L’Habit du Chevalier de Grammont

L’Habit du Chevalier de Grammont, opéra-comique en un acte, paroles de Saint-Victor, musique d'Eler, 28 nivôse an 9 ([8 janvier 1801).

Date fournie par Nicole Wild et David Charlton, Théâtre de l'Opéra-Comique Paris : répertoire 1762-1972, p. 274 : le 8 janvier 1801; ce serait le 18 nivôse an 9. Elle confirme l’annonce faite dans le Courrier des spectacles, n° 1410 du 18 nivôse an 9 [8 janvier 1801].

Théâtre Favart.

Titre :

Habit du chevalier de Grammont (l’)

Genre

opéra comique

Nombre d'actes :

1

Vers / prose

en prose, avec des couplets en vers

Musique :

oui

Date de création :

28 nivôse an 9 [18 janvier 1801]

Théâtre :

Théâtre Favart

Auteur(s) des paroles :

Saint-Victor

Compositeur(s) :

Eler

Sur la page de titre de la brochure, à Paris, chez Barba, an XII (1804) :

L’Habit du chevalier de Grammont, opéra-comique en un acte, Paroles de ***. Musique d’Éler. Représenté, pour la première fois, sur le théâtre Feydeau, le 14 frimaire an XII.

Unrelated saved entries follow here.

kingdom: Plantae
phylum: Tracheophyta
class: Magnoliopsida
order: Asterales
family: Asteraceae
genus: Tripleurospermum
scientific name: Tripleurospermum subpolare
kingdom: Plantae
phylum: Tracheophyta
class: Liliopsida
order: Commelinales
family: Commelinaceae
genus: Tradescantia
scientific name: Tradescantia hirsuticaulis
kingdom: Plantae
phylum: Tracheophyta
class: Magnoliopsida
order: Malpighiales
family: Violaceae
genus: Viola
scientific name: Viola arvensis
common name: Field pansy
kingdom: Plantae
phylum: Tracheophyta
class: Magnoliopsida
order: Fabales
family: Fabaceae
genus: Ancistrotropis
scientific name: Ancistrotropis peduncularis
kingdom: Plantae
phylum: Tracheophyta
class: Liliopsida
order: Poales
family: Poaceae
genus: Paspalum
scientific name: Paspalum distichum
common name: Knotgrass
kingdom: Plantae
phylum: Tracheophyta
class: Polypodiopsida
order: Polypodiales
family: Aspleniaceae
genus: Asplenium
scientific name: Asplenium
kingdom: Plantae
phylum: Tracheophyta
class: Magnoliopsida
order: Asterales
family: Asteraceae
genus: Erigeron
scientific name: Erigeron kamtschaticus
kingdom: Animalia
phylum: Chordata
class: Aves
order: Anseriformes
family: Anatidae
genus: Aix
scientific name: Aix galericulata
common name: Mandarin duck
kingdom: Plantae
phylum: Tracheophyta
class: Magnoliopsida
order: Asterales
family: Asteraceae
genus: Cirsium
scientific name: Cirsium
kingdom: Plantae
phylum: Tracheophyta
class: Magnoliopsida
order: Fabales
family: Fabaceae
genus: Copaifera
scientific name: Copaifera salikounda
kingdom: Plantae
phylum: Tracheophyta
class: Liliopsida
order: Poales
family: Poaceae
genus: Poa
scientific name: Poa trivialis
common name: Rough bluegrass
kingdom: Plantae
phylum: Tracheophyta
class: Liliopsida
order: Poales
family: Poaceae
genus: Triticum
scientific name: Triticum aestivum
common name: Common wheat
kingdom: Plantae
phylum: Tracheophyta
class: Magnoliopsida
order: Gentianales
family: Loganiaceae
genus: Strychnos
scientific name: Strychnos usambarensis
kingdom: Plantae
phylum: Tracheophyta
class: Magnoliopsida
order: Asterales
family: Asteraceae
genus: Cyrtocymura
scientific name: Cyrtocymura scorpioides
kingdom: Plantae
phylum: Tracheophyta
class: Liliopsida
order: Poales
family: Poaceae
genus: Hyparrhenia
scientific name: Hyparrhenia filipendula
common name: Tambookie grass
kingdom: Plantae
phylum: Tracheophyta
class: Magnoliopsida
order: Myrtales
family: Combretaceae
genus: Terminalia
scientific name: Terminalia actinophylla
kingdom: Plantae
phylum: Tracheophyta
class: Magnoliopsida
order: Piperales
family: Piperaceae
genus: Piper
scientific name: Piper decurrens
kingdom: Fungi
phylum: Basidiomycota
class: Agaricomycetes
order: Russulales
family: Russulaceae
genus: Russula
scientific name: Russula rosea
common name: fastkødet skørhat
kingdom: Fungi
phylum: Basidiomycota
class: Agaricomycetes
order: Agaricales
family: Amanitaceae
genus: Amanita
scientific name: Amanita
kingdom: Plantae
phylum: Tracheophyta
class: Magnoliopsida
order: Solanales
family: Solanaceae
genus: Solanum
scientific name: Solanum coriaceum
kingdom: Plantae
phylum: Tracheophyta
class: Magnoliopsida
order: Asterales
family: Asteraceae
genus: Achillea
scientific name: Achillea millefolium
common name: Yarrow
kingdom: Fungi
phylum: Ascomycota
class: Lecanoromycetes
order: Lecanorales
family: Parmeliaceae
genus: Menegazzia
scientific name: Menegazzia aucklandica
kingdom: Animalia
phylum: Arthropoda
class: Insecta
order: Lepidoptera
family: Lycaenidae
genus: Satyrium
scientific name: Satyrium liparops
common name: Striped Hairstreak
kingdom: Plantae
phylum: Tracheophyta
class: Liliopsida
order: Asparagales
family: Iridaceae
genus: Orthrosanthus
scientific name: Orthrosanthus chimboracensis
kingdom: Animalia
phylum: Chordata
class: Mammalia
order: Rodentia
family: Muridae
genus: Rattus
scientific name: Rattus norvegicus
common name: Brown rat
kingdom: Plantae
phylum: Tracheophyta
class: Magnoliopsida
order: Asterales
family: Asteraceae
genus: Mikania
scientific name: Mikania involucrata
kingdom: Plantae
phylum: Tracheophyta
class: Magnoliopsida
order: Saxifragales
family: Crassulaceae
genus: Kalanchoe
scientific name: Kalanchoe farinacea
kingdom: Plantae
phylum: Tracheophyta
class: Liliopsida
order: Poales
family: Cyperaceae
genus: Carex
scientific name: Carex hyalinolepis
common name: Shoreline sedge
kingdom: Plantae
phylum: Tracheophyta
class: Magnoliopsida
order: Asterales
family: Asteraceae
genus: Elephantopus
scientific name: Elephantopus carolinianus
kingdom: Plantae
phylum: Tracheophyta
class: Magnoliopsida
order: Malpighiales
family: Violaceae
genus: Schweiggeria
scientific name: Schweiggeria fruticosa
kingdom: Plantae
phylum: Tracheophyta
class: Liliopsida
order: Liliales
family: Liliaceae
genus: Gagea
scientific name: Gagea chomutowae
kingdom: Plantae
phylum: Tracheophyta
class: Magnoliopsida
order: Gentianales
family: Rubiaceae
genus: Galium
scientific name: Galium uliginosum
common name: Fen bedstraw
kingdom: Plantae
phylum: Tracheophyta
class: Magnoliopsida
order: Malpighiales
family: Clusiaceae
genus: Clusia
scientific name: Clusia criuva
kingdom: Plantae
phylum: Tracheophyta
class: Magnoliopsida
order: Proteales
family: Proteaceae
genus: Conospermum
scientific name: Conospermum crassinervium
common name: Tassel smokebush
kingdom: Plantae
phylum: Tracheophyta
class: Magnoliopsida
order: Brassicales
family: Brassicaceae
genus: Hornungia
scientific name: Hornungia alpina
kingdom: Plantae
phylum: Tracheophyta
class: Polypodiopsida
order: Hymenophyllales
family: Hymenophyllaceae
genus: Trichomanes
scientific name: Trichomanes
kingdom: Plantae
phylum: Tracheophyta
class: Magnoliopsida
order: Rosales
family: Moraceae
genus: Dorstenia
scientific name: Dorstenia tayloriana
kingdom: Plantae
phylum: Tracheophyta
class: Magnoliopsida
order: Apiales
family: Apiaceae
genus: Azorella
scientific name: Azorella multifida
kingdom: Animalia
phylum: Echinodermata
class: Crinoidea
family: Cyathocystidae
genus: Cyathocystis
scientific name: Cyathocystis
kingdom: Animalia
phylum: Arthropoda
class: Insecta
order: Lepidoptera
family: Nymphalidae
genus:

La date donnée correspond au 6 décembre 1803, soit plus de deux ans après la publication de la critique dans le Magasin encyclopédique. C’est la date de la reprise signalée par Nicole Wild et David Charlton dans leur Théâtre de l'Opéra-Comique Paris : répertoire 1762-1972, p. 274. Cette repise a bien eu lieu au Théâtre Feydeau, alors que la création en 1801 a eu lieu au Théâtre Favart. L’opéra-comique a été joué jusqu’en 1825.

Courrier des spectacles, n° 1411 du 19 nivôse an 9 [9 janvier 1801], p. 2 :

[L’article s’ouvre directement sur l’analyse du sujet : d’abord un copieux avant-scène qui raconte les malversations du valet du chevalier, qui revend pour son compte l’habit qu’il a acheté pour son maître. Puis une intrigue assez banale : bien sûr, le valet est démasqué (la morale est sauve), mais aussi le chevalier de Grammont se montre séducteur, puis généreux : la jeune fille qu’il croyait pouvoir séduire aime un jeune homme qu’elle ne peut épouser faute d’argent, et le chevalier la dote en lui donnant l’argent de l’habit subtilisé par son valet. Jugement : d’abord positif, « des scènes assez plaisantes, puis moins positif : des longueurs (reproche rituel), mais aussi un certain manque d’intérêt lié au fait que l’habit ne joue guère de rôle, alors qu’il était au centre du roman (non précisé) dont la pièce s’inspire. Pour la musique, un adjectif suffit : elle est jolie, et un morceau est mis en avant : un duo. Sort à peu près identique pour les interprètes : Elleviou est remarquable, deux autres interprètes le secondent efficacement (le verbe est intéressant). Une phrase suffit pour nommer les deux auteurs.]

Théâtre Favart.

Après quatre ans d’exil en Angleterre, le chevalier de Grammont revient en France, où il doit faire les délices de la cour et de la ville ; un mois avant son départ de Londres, il a chargé Thermes son valet de lui acheter à Paris l’habit le plus riche et le plus somptueux possible, et de le lui apporter à Londres.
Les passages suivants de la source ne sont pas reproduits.